江本純一(えもとじゅんいち)です。出身は東京で、出身校は都立清水池高校です」

 自分でもびっくりするくらいの早口だ、よく噛めずに言えたなんて思ってると後ろからツッコミが入る。

「もう少し、ゆっくり言おうよ。中学生」

 それに対して、ふっと笑ってしまった。

「ごめん、大学生だった」

「大丈夫です、よく下に見られます」

 教室がなんともいえない空気になってしまった。


「それで、なりたい校種は?」

 僕はそうだったと思い出したように言った。

「中学校の先生です。
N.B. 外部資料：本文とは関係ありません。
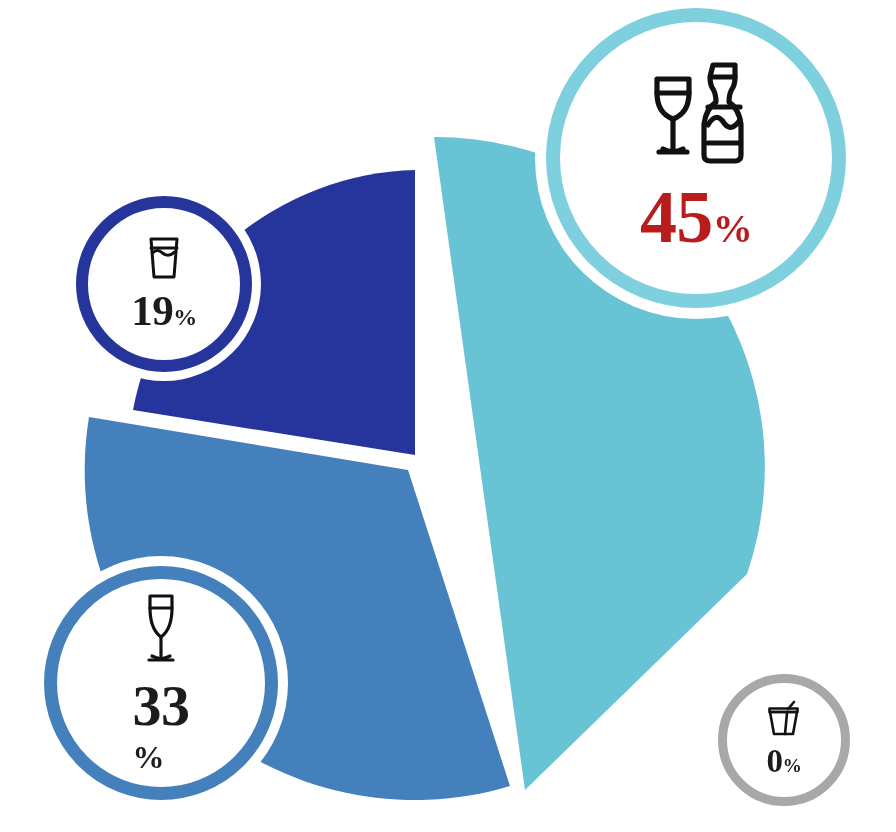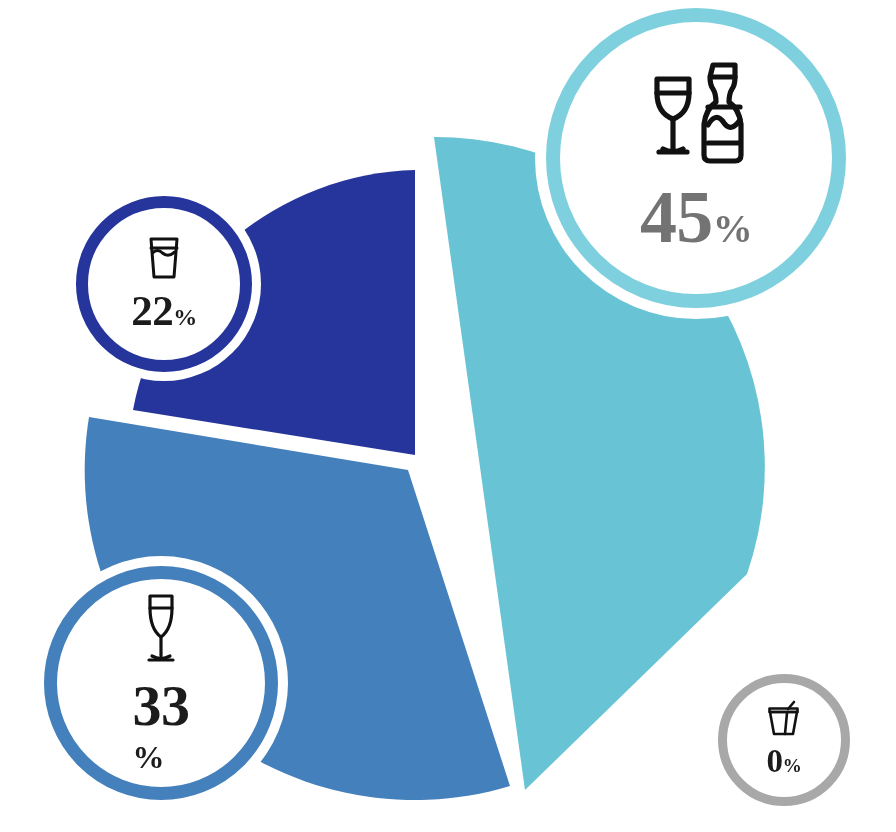--- a/index.html
+++ b/index.html
@@ -164,38 +164,38 @@
 
             <path d="M76 8 h22 v12 q0 8 -3 12 q-3 5 -3 13
                      q10 7 12 22 v31 q0 6 -6 6 h-25 q-6 0 -6 -6 v-31
                      q2 -15 12 -22 q0 -8 -3 -13 q-3 -4 -3 -12 z"></path>
             <line x1="76" y1="20" x2="98" y2="20"></line>
             <path d="M71 50 h32"></path>
             <path d="M71 68 q8 -14 16 -2 q7 10 16 -3"></path>
             <path d="M71 86 h32"></path>
           </svg>
         </span>
-        <span class="badge-value" style="color: #737373;">
+        <span class="badge-value" style="color: #b91c1c;">
           <span>45</span>
             <span class="badge-pct">%</span>
         </span>
       </div>
     </div>
 
     <div class="badge" id="badge-22" style="border-color: rgb(37, 53, 155);">
       <div class="badge-inner">
         <span class="badge-icon">
           <svg width="40" height="48" viewBox="0 0 40 48" fill="none" stroke="#111111" stroke-width="3" stroke-linecap="round" stroke-linejoin="round" aria-hidden="true">
             <path d="M7 5 h26 l-3 38 h-20 z"></path>
             <line x1="7" y1="14" x2="33" y2="14"></line>
             <path d="M8.5 19 q5 -5 10 0 q6 5 12 -1"></path>
           </svg>
         </span>
         <span class="badge-value" style="color: rgb(28, 28, 28);">
-          <span>22</span>
+          <span>19</span>
             <span class="badge-pct">%</span>
         </span>
       </div>
     </div>
 
     <div class="badge" id="badge-33" style="border-color: rgb(68, 128, 188);">
       <div class="badge-inner">
         <span class="badge-icon">
           <svg width="44" height="76" viewBox="0 0 44 76" fill="none" stroke="#111111" stroke-width="3.2" stroke-linecap="round" stroke-linejoin="round" aria-hidden="true">
             <path d="M11 5 h22 v12 q0 21 -11 29 q-11 -8 -11 -29 z"></path>

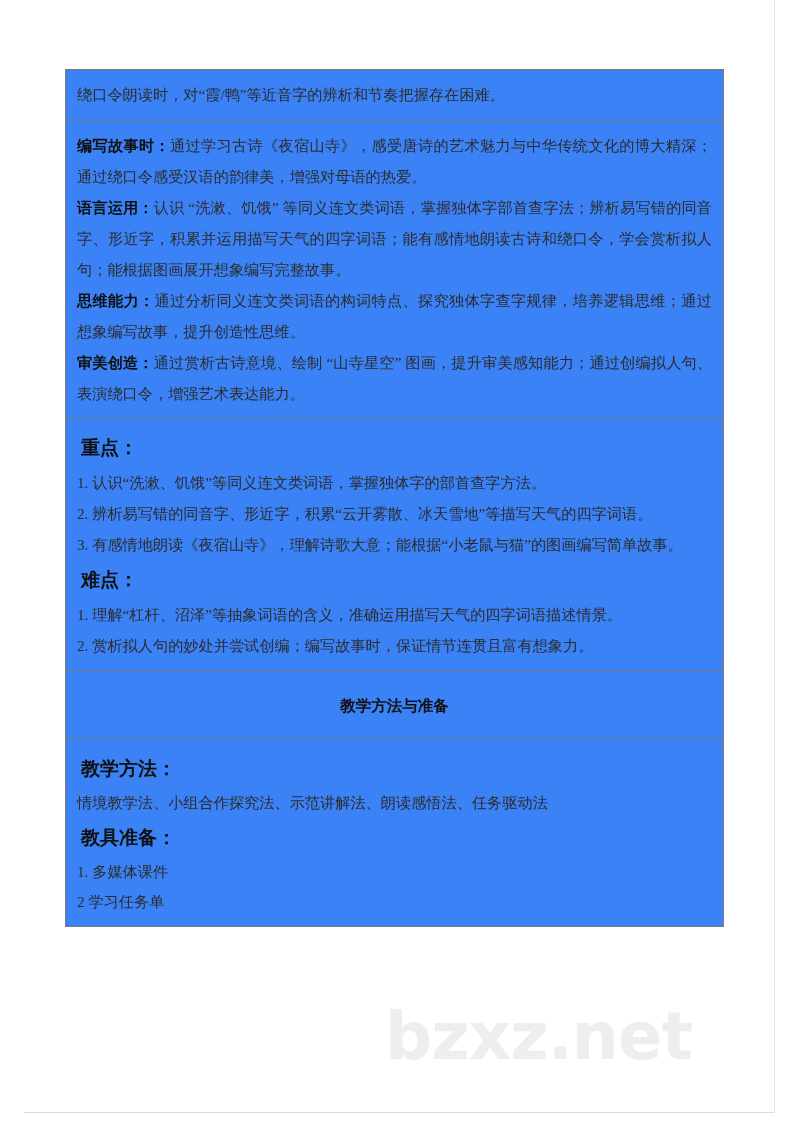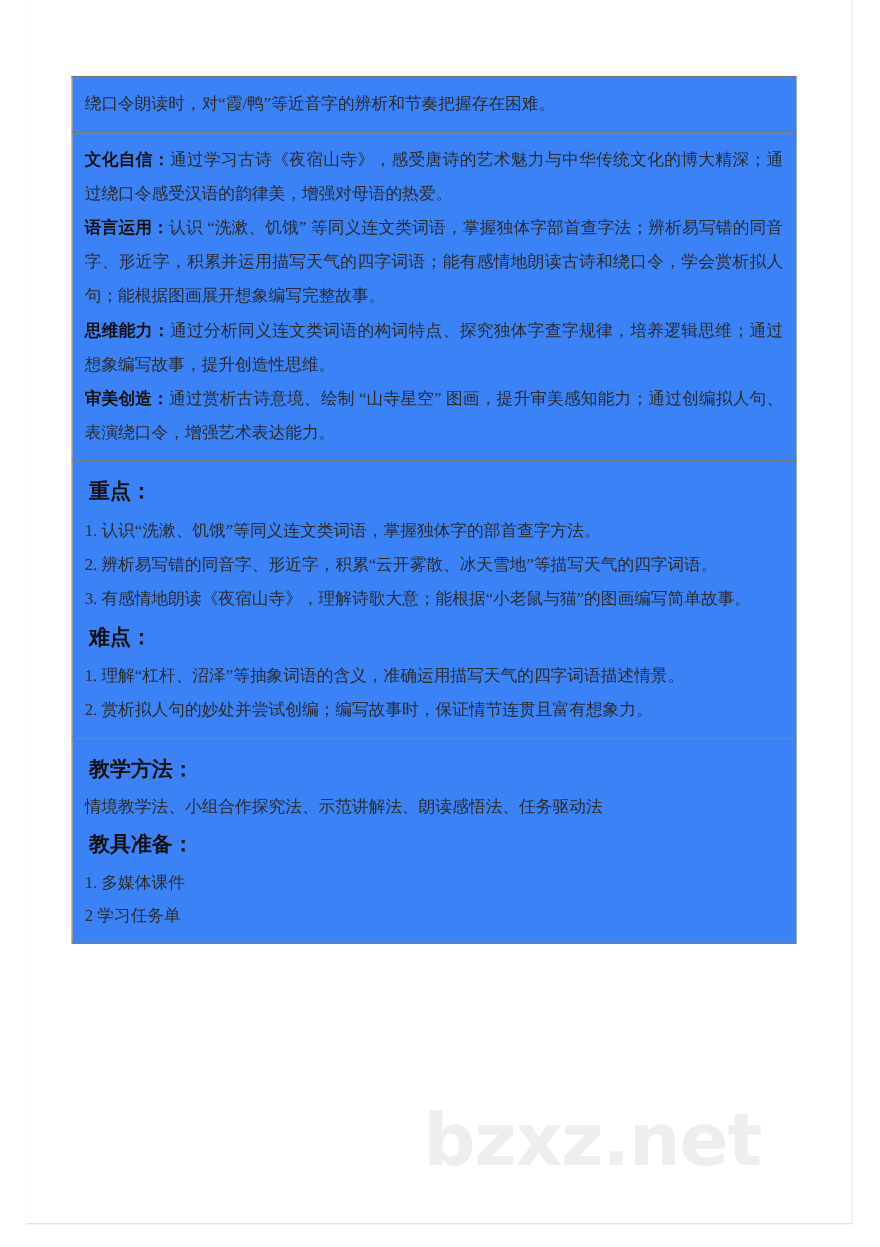--- a/index.html
+++ b/index.html
@@ -146,21 +146,21 @@
     <tr>
       <td>
         <div class="single-line">绕口令朗读时，对“霞/鸭”等近音字的辨析和节奏把握存在困难。</div>
       </td>
     </tr>
 
 
     <tr>
       <td>
         <div class="cell-pad">
-          <p class="para"><span class="lead">文化自信：</span><span>通过学习古诗《夜宿山寺》，感受唐诗的艺术魅力与中华传统文化的博大精深；通过绕口令感受汉语的韵律美，增强对母语的热爱。</span></p>
+          <p class="para"><span class="lead">编写故事时：</span><span>通过学习古诗《夜宿山寺》，感受唐诗的艺术魅力与中华传统文化的博大精深；通过绕口令感受汉语的韵律美，增强对母语的热爱。</span></p>
           <p class="para"><span class="lead">语言运用：</span><span>认识 “洗漱、饥饿” 等同义连文类词语，掌握独体字部首查字法；辨析易写错的同音字、形近字，积累并运用描写天气的四字词语；能有感情地朗读古诗和绕口令，学会赏析拟人句；能根据图画展开想象编写完整故事。</span></p>
           <p class="para"><span class="lead">思维能力：</span><span>通过分析同义连文类词语的构词特点、探究独体字查字规律，培养逻辑思维；通过想象编写故事，提升创造性思维。</span></p>
           <p class="para"><span class="lead">审美创造：</span><span>通过赏析古诗意境、绘制 “山寺星空” 图画，提升审美感知能力；通过创编拟人句、表演绕口令，增强艺术表达能力。</span></p>
         </div>
       </td>
     </tr>
 
 
     <tr>
       <td>
@@ -169,20 +169,25 @@
           <p class="list-line">1. 认识“洗漱、饥饿”等同义连文类词语，掌握独体字的部首查字方法。</p>
           <p class="list-line">2. 辨析易写错的同音字、形近字，积累“云开雾散、冰天雪地”等描写天气的四字词语。</p>
           <p class="list-line">3. 有感情地朗读《夜宿山寺》，理解诗歌大意；能根据“小老鼠与猫”的图画编写简单故事。</p>
           <p class="sub-head">难点：</p>
           <p class="list-line">1. 理解“杠杆、沼泽”等抽象词语的含义，准确运用描写天气的四字词语描述情景。</p>
           <p class="list-line">2. 赏析拟人句的妙处并尝试创编；编写故事时，保证情节连贯且富有想象力。</p>
         </div>
       </td>
     </tr>
 
+    <tr>
+      <td>
+        <div class="section-head">教学方法与准备</div>
+      </td>
+    </tr>
 
     <tr>
       <td>
         <div class="cell-pad">
           <p class="sub-head">教学方法：</p>
           <p class="list-line tight">情境教学法、小组合作探究法、示范讲解法、朗读感悟法、任务驱动法</p>
           <p class="sub-head">教具准备：</p>
           <p class="list-line tight">1. 多媒体课件</p>
           <p class="list-line tight">2 学习任务单</p>
         </div>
進路指導とか、できたらいいなと思ってます」

 おー、具体的だね、なんて声が聞こえてきた。

「あと小学校教員の免許を取ることによって、小中の架け橋というか、そういったことをやれたらなって」

 ずいぶん具体的だな、すげーぞなんて言われ、僕は嬉しいというより戸惑ってしまった。どうしよう、なんか出来のいい新入生に見られたかもしれない。実際は運よく推薦で受かってしまったポンコツなのに。

「四年間、よろしくお願いします」

 僕は頭を下げると拍手に包まれた。人前に立つのが苦手な自分だったが、少しだけ苦手意識が取り除かれたような気がした。